Une fois sur place, Jean-Lou équipe la première partie à vitesse grand V, connaitrait-il pas le trou par cœur ? je le suis et Alain ferme la marche. J’équipe la deuxième partie du trou, et là, surprise ! l’étroiture s’est rétrécie c’est certain ! J’ai un peu de mal à passer et ça ne peut être que l’étroiture c’est sûr !

Une fois, tous en bas, et bien il faut remonter, on se partage le déséquipement de la 2ème partie du trou qui est la 1ère quand on part du fond…Alain s’occupe de la 2ème qui est donc, vous l’avez compris la 1ère partie en partant du haut. Une fois à la surface, on se change au soleil et partons voir l’entrée de la Baume des Grettes, Alain ne  la connaissais pas ni son histoire,

, sur place, nous nous rendons compte que ça fait très longtemps que personne n’est descendu, les ronces ont envahi la grille d’entrée. En repartant, on s’arrête aux Cavottes ou le SSF 93 est en plein exercice évac, petite discussion avec 2 sauveteurs qui attendent devant leur système que le brancard arrive puis retour au refuge pour le casse-croute et nettoyage du matériel.

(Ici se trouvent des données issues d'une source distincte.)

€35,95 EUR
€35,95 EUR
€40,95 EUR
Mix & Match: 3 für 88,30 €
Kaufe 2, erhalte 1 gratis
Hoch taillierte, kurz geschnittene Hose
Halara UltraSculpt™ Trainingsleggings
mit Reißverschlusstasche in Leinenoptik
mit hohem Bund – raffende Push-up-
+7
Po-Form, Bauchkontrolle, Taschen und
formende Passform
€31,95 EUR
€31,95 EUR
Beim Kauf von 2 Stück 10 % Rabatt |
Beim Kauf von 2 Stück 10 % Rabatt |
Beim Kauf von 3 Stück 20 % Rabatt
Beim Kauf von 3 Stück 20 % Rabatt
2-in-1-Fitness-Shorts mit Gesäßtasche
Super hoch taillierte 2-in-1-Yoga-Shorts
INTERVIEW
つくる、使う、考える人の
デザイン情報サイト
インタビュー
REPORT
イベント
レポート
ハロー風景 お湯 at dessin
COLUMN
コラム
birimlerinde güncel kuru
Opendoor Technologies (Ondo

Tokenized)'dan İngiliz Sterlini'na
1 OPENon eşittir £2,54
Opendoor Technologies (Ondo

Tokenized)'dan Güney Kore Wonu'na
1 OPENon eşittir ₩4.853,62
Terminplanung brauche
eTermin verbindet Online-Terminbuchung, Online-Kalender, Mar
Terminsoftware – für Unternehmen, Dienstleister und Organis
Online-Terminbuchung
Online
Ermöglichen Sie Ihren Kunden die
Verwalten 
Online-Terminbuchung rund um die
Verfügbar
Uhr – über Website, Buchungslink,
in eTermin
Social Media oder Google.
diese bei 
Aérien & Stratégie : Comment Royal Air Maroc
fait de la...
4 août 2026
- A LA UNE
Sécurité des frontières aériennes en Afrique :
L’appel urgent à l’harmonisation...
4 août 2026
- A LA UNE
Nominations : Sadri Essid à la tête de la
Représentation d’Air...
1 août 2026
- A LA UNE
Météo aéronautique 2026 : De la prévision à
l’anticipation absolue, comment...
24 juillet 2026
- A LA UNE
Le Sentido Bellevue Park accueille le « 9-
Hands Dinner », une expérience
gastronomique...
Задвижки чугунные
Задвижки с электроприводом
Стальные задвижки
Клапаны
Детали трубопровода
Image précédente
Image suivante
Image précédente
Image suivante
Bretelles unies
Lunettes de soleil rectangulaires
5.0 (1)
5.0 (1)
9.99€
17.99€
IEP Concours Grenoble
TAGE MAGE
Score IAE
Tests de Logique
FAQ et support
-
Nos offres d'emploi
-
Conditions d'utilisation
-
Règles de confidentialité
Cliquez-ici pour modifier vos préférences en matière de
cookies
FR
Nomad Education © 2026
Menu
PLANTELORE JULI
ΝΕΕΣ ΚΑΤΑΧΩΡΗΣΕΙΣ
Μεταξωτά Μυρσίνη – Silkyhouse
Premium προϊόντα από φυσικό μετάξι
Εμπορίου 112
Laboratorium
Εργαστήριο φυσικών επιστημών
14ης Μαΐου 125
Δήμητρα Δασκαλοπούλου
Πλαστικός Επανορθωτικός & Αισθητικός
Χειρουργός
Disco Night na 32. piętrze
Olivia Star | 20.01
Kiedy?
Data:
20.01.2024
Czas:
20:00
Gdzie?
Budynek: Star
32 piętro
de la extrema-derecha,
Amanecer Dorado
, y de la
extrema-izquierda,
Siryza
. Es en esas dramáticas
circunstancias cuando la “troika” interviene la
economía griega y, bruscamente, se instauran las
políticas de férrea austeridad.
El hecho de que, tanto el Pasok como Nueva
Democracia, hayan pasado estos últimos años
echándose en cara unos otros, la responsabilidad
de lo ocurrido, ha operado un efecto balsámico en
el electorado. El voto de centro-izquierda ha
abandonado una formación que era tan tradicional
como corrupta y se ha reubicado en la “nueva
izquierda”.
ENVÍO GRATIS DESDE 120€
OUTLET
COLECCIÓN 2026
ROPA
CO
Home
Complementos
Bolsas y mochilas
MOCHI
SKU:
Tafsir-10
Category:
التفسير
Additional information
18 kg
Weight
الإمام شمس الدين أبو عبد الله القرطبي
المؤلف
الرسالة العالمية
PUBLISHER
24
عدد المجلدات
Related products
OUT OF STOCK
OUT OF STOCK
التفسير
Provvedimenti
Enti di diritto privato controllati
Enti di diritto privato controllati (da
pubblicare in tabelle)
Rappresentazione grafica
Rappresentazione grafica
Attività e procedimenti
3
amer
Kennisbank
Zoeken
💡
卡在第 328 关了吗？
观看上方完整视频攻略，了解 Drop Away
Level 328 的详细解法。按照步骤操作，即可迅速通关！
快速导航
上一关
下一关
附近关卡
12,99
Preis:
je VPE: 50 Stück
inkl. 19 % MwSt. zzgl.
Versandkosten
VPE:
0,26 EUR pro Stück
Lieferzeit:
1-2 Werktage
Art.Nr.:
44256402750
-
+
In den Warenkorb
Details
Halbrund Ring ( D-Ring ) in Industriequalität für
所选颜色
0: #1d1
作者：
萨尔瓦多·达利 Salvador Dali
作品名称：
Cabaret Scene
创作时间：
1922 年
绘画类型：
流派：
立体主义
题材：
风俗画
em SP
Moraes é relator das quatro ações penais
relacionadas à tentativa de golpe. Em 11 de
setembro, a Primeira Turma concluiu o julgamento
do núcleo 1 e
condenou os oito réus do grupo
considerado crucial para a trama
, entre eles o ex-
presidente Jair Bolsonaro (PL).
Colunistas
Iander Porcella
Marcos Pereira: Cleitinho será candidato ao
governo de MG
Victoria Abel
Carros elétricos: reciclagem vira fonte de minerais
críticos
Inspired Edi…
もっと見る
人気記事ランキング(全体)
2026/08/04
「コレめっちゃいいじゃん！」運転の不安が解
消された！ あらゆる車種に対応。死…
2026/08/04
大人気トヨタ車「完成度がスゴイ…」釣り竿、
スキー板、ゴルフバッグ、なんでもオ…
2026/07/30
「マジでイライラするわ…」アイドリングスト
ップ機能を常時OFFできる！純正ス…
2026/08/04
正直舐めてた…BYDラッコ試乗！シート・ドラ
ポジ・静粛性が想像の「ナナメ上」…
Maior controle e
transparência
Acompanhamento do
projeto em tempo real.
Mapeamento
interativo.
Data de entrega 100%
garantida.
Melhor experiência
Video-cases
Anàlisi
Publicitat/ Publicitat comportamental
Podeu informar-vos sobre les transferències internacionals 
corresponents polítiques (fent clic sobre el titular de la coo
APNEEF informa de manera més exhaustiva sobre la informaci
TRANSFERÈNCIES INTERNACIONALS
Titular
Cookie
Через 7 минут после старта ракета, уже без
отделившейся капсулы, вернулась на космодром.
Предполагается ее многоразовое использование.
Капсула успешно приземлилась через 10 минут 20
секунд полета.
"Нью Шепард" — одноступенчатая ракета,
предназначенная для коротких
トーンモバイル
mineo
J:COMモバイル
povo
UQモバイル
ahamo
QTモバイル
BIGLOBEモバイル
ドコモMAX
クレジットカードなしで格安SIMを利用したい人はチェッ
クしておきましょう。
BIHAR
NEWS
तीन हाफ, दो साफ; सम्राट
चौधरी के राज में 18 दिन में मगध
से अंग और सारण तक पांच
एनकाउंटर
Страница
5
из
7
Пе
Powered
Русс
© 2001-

Voilà, j’ai essayé de faire au mieux ce CR du Brizon qui sera peut-être le trou le plus raconté de 2025….

Jean -Marc

Dimanche 31 mars, formation secours , acte 2

Un peu en complément de la journée déjà organisée par Manu et Jean Lou le jour de l’AG,
nous avions prévu cette rencontre aujourd’hui pour évoquer le secours sur corde et la mise en place d’un point chaud suite à un accident.

Aujourd’hui nous sommes 10 : toujours Manu qui a pris le temps d’aller nous chercher le kit
ASV juste avant, Jean Lou, Paul qui est venu nous enseigner le dégagement pédale crolée , Daniel,
Mélanie, Nicolas, Emilie, Alain , Xavier pour qui c’est le premier jour à nos côtés, et moi.La matinée se déroule dans la grange, et nous nous exerçons avec un certain succès cette fois
au dégagement d’un blessé par le bas, avec la technique du balancier pédale crolée et celle du
couper de corde.

Le petit repas sur la terrasse VIP du club est bien appréciable au soleil , et on se réchauffe un peu après l’atmosphère frisquette de la grange.

L’après midi tout ce petit monde déménage joyeusement aux Cavottes. Nous y entreprenons de construire un point chaud à la salle du Chaos, et étudions plusieurs possibilités en fonction du matériel à disposition, de la version ‘juste quelques couvertures de survie

‘ à la version grand luxe
avec le point chaud Résurgence emprunté pour l’occasion par Paul à Remi Limagne. L’occasion de
découvrir tout l’intérêt d’emmener sous terre ce type de matériel somme toute léger , peu
encombrant et potentiellement franchement utile.

une petite bière partagée de retour au gîte et un grand merci à ceux qui ont fait l’effort devenir partager leurs connaissances !

PS : Par mail à tous les membres un récap PDF des étapes du balancier.